Task to complete: Using the entries below, show all lines with the string "ankle".

[Available data Boundary: Start]

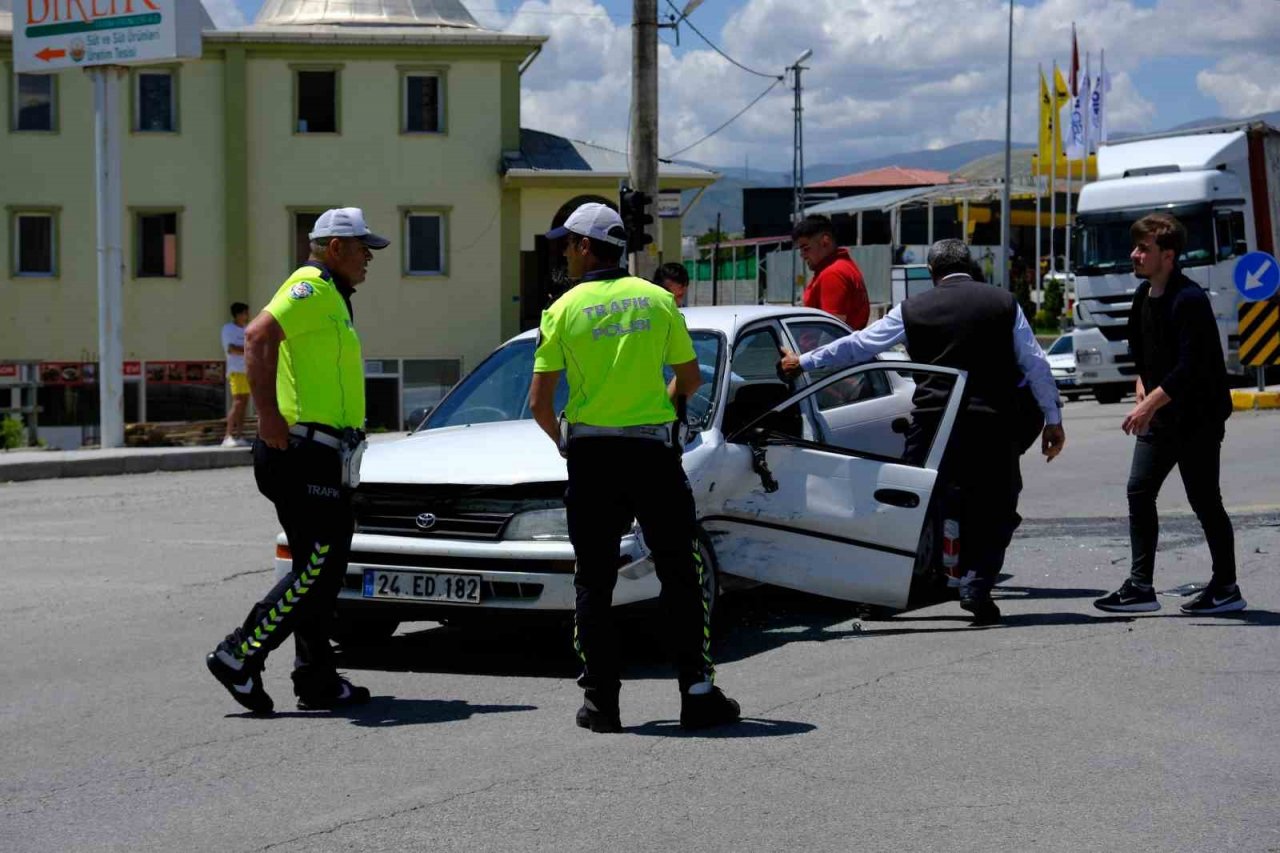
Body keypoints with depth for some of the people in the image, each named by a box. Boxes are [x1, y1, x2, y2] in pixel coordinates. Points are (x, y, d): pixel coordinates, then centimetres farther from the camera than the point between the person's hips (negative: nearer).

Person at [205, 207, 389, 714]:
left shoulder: (331, 299, 22)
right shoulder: (312, 288, -10)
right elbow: (259, 336, -26)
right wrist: (268, 416, -29)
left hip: (321, 461, 11)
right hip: (305, 455, -11)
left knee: (322, 570, 10)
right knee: (318, 569, -11)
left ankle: (317, 681, 13)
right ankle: (239, 657, -8)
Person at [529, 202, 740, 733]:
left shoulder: (564, 311, -2)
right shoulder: (657, 300, 3)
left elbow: (539, 402, -4)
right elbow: (690, 378, 10)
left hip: (591, 454, -1)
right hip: (653, 450, 1)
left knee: (593, 582, 7)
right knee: (680, 575, 7)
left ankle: (600, 700, 5)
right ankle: (697, 692, 3)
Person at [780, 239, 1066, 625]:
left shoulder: (912, 309, 5)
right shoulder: (1004, 303, 6)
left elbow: (856, 346, 10)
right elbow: (1036, 364, 5)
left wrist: (802, 362, 22)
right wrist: (1053, 419, 10)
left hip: (932, 422, 0)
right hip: (993, 425, 0)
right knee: (992, 510, 11)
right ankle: (976, 587, -1)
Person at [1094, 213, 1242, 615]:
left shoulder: (1189, 300, -20)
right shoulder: (1144, 296, 8)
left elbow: (1190, 367, -25)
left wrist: (1149, 405, -27)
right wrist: (1142, 383, 5)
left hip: (1197, 416, -8)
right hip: (1160, 415, 8)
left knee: (1204, 501, -1)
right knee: (1139, 491, 1)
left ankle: (1226, 589, 12)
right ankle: (1140, 586, 3)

[Available data Boundary: End]

Answer box:
left ankle: (317, 681, 13)
right ankle: (239, 657, -8)
left ankle: (600, 700, 5)
right ankle: (697, 692, 3)
right ankle: (976, 587, -1)
left ankle: (1226, 589, 12)
right ankle: (1140, 586, 3)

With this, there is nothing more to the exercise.